▸ **Extracted data**:
== Segment start ==
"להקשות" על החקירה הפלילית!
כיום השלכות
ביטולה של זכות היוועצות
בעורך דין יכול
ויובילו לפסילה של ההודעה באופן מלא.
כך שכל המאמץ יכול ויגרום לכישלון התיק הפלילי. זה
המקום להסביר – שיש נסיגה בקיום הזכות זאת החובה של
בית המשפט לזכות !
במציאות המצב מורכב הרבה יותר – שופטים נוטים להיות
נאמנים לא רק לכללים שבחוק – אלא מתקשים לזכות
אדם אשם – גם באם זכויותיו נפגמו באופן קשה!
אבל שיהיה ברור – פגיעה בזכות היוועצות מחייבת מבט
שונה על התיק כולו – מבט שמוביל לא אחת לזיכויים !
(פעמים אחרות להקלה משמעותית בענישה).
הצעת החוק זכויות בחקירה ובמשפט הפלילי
== Segment end ==
▸ **Instructions for the task**: Rewrite the items, replacing "שופטים" with "השופטים" and leaving everything else the same.

▸ **Reply**:
"להקשות" על החקירה הפלילית!
כיום השלכות
ביטולה של זכות היוועצות
בעורך דין יכול
ויובילו לפסילה של ההודעה באופן מלא.
כך שכל המאמץ יכול ויגרום לכישלון התיק הפלילי. זה
המקום להסביר – שיש נסיגה בקיום הזכות זאת החובה של
בית המשפט לזכות !
במציאות המצב מורכב הרבה יותר – השופטים נוטים להיות
נאמנים לא רק לכללים שבחוק – אלא מתקשים לזכות
אדם אשם – גם באם זכויותיו נפגמו באופן קשה!
אבל שיהיה ברור – פגיעה בזכות היוועצות מחייבת מבט
שונה על התיק כולו – מבט שמוביל לא אחת לזיכויים !
(פעמים אחרות להקלה משמעותית בענישה).
הצעת החוק זכויות בחקירה ובמשפט הפלילי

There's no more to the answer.